TASKS AND EXERCISES |
a) Answer these questions from the post about pings and link servers:
(i) What is the only fully implemented form of "ping" the writer has seen?
(ii) Which property would dbpedia/London use to delegate to a link server?
(iii) What does the writer call the server at seealso.org?
b) Extend the post about pings and link servers by a few sentences, starting right after its last sentence.

PROVIDED TEXT |
If I may add another option to the mix, this option is wrong btw and
needs worked on but it's food for thought (?)

In broad strokes the only fully implemented form of "ping" I've ever
seen implemented anywhere is the blog ping, where publishers inform
"ping server" that a resource has been published or updated. We've
already for this in the form of PTSW.

If we consider a use-case of dbpedia/London, to keep the web of linked
data linked, we need a way for dbpedia/London to point to all resources
which mention dbpedia/London - this could easily be delegated to a link
server via rdfs:seeAlso, something like:

<http://dbpedia.org/resource/London> rdfs:seeAlso
<http://seealso.org/http://dbpedia.org/resource/London> .

note: this allow the owner of dbpedia/London to delegate which third
parties you could check for more information.

In order for this to work, the server at seealso.org (let's call it a
"link server") would need to know which resources mention dbpedia/London.

one way for it to do that is to check each resource on the web as it is
published, if said resource mentions dbpedia/London (or any resources it
is watching) then it stores the relation { ?s ?p dbpedia:London } and
updates the resource at
<http://seealso.org/http://dbpedia.org/resource/London> to include it.

in order to check every resource on the web as it is published or
updated it'd need a stream of notifications about published and updated
resources to check, hence PTSW.

ENTRIES PROVIDED |
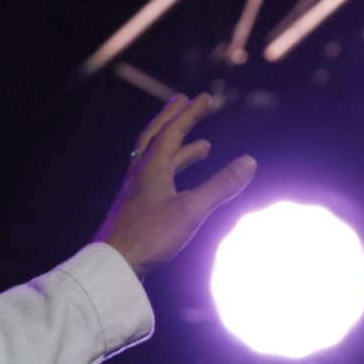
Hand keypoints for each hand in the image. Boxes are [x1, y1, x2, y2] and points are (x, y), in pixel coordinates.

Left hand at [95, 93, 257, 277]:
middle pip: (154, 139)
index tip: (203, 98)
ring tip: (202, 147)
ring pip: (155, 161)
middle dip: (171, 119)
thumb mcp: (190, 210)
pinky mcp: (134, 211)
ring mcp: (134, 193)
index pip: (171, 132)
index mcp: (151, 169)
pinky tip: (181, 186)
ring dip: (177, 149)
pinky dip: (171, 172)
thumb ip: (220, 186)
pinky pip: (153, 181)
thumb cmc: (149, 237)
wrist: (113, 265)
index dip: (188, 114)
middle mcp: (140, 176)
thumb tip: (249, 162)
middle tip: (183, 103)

==

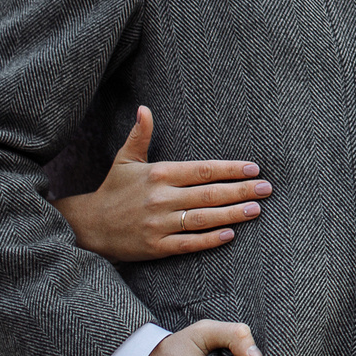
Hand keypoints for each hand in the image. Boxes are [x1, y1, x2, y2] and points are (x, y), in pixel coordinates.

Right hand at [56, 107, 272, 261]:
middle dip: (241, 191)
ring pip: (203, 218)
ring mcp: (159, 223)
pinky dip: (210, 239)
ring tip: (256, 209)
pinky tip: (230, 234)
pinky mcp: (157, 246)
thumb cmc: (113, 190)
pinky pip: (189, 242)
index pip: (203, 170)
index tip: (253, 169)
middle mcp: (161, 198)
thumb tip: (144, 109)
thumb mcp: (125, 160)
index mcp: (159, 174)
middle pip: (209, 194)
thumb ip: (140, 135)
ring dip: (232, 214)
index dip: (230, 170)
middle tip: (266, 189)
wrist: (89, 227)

EXERCISE RESULTS |
a)
(i) The blog ping.
(ii) rdfs:seeAlso.
(iii) A "link server".

b)
By nature, because "link server" is checking every resource on the web,
it automatically knows when to start watching for dbpedia/London,
because when dbpedia/London is published or updated it is scanning the
content, and thus can pick up the rdfs:seeAlso <a resource under its
domain> and add it to the list of watches.

Where this ties is that say in the case of a foaf profile, then because
we've delegated to the link server in the first place via rdfs:seeAlso
<http://seealso.org/http://mydomain.org/myname#me> then we already know
which resource to subscribe to in order to be notified of any new
resources mentioning "me", whether that be via soic:follow or any other
relation; we subscribe to that which we delegated to:
<http://seealso.org/http://mydomain.org/myname#me>.

I'm sure there are flaws in the above (most noticeably the
centralization and dependency on ptsw or similar), and that this can be
improved on, but it does allow the publisher to delegate everything and
require no new anything to be implemented (other than a normal "ping" on
publish/update).

Thoughts?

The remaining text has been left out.